Когда в день прорыва Элен попала под удар хлыста Ангела и на глазах стала превращаться в «серого», я понял, что моя жизнь кончилась. Но тут, как в сказке, возник шериф из американского куска Города и неожиданно подарил надежду; наслушавшись его рассказов о том, что есть возможность вылечить Ленку, я и оказался здесь, хотя планировал быть совсем в другом месте. Но, как известно, все планы человека – это только его планы, жизнь всегда поворачивает по-своему. Теперь у меня нет ни Ленки, ни приличного жилья, вообще ничего из того, к чему я привык. Обо всей прошлой жизни напоминала лишь Макаров – пистолет оказался в кармане куртки, когда меня нашли кочевники.

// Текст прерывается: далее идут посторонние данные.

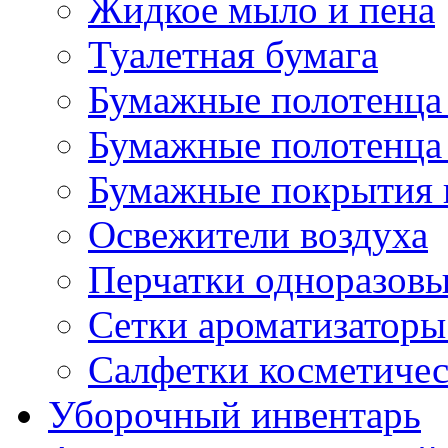
Жидкое мыло и пена
Туалетная бумага
Бумажные полотенца 
Бумажные полотенца 
Бумажные покрытия н
Освежители воздуха
Перчатки одноразов
Сетки ароматизаторы
Салфетки косметиче
Уборочный инвентарь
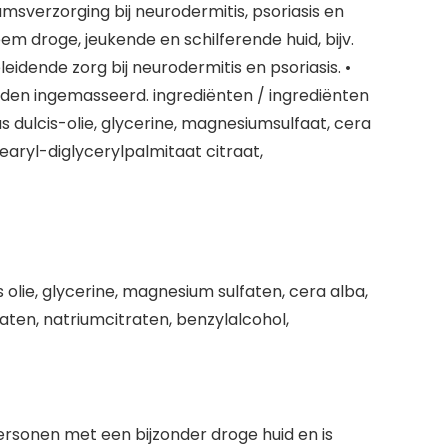
msverzorging bij neurodermitis, psoriasis en
m droge, jeukende en schilferende huid, bijv.
idende zorg bij neurodermitis en psoriasis. •
den ingemasseerd. ingrediënten / ingrediënten
s dulcis-olie, glycerine, magnesiumsulfaat, cera
tearyl-diglycerylpalmitaat citraat,
 olie, glycerine, magnesium sulfaten, cera alba,
ctaten, natriumcitraten, benzylalcohol,
personen met een bijzonder droge huid en is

Как оказался в этой пустыне, я не помнил. Когда лодка с заснувшей на передней банке Элен приблизилась к стене Мглы, оказалось, что она совсем не такая плотная, как виделось с берега: серая, местами даже почти черная, она клубилась словно дым от гигантского пожара. Несмотря на гуляющий над водой ветерок, стена непонятного тумана хотя и покачивалась, но не сдвигалась с места. Зрелище было фантастическое – через весь океан, вздымаясь ввысь и переходя в серую пелену неба, стояла туманная стена.
Я невольно перестал грести – душа никак не хотела идти в эту клубящуюся серость, казалось, дышать там нечем. Но я знал, что это не так; были известны случаи, когда люди заплывали во Мглу и благополучно возвращались. Я посидел немного, в голову прокралась предательская мысль – может вернуться, жизнь в Городе бесконечная, найду еще способ вылечить Ленку. Однако взглянув на девушку – во сне она опять напоминала прежнюю Элен – я выругался и схватил весла.
Мгла сопротивлялась, нос лодки как будто рвал невидимые нити, с трудом погружаясь в призрачную стену. А вдруг она станет еще тверже, – испугала меня шальная мысль, – и мы не сможем продраться сквозь нее. Тогда все напрасно. От этого я начал грести еще быстрее, даже взмок. Но я зря переживал, как только ялик полностью оказался во Мгле, лодка пошла быстрее, почти так же, как в открытом море. Почему-то я не сомневался, что стена окажется неширокой. Я помнил, что рассказал американец – через Мглу можно пройти, поэтому и считал её просто стеной, какой-то границей, отделявшей их мир, пусть и большой, но стеной. Хотя в Городе ходили совсем другие слухи о Мгле – считалось, что она бесконечна. Однако если думать так, то вся затея становилась бессмысленной, поэтому я отбросил все мысли и просто греб, пытаясь как можно скорее проплыть мрачное место.
Появилось то чувство, о котором рассказывали все побывавшие здесь – ощущение чужого мира. Человек не должен находиться здесь, сердце то рвалось из груди, то почти останавливалось, в голове билась отчаянная мысль – уходи отсюда! Здесь смерть!